Local resident Willian Soares Mendes recalls what life was like before the project.
“Without solar, we relied on the electricity lines. When they failed, we used the generator. Sometimes we would be without power for days. Kids couldn’t go to school, doctors couldn’t turn on lights in the medical center, food would go bad because it couldn’t be refrigerated.”

Today, the community benefits from at least 15 days of backed-up clean power from the 90 solar panels and 32 batteries producing up to 35 kWh.
“It was so cool to see the technologies I’ve worked with my whole career being installed in a community they suit so well, ” says Natalie Janzow, a manager on the Foundation’s Power and Climate team.
“It was an unexpected revelation to be in this otherworldly place and to see how the technology complements the space, promotes autonomy, and unlocks the growth that comes with broader energy access and lower-cost power.”
These sorts of programs can be replicated and scaled across the continent, as well as in Central America and the island nations of the Caribbean.

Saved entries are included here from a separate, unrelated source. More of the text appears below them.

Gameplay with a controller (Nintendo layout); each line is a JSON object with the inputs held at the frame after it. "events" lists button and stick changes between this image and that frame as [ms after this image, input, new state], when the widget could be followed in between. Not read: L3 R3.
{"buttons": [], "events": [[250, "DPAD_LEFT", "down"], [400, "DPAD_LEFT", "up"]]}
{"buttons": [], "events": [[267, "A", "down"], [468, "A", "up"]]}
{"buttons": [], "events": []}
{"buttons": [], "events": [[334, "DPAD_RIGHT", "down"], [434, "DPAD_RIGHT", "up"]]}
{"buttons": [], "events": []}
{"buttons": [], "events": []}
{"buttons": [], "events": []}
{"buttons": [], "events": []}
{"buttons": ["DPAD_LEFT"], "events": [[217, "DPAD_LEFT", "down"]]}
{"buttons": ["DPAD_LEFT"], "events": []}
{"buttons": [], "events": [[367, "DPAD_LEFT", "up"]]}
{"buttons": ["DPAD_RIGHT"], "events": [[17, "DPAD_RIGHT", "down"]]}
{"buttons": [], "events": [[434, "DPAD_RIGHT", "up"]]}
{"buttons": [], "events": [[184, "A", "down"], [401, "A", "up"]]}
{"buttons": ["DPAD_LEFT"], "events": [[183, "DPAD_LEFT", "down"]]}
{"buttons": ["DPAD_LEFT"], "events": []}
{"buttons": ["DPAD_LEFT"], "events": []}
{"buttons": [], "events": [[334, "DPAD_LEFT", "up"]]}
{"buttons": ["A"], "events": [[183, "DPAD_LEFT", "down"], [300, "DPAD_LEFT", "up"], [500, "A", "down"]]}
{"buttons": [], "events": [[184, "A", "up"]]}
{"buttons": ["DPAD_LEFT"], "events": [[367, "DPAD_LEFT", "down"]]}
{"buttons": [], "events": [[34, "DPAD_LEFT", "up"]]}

Making sustainable livelihoods pay is a vital part of the necessary work in the Amazon. Without viable incomes, the deforestation and mining industry can lure local people in.
“There’s a point at which losing 5% more of the Amazon doesn’t make the situation 5% worse but actually 1,000% worse,” says Kevin O’Neil, the Foundation’s Managing Director for New Frontiers. “Below a certain threshold of forest you break the water cycle, things dry out and it becomes irrecoverable.”
The trip has driven home to O’Neil, the Amazon’s practical importance beyond its carbon sink function. “If you want the port in Manaus to be navigable, you need the forest. Without the forest there is no rain and without the rain there is no river. The hope is that we can engage people who think their work isn’t climate-related and show them it really is.”
With Montaque’s phone now on silent, he returns to the discussion on the many ways trees are vital, especially in the Amazon. There’s the one that produces rubber to be vulcanized. The one that soothes the mosquito bite. The one that bears the fruits that monkeys eat and people buy and sell. The trees surrounding us help to protect every human on the planet. In the coming years, that symbiotic relationship between humans and trees will be of crucial importance. The words of FAS CEO Virgilio Viana will be vital too — “we must protect the people who protect the trees.”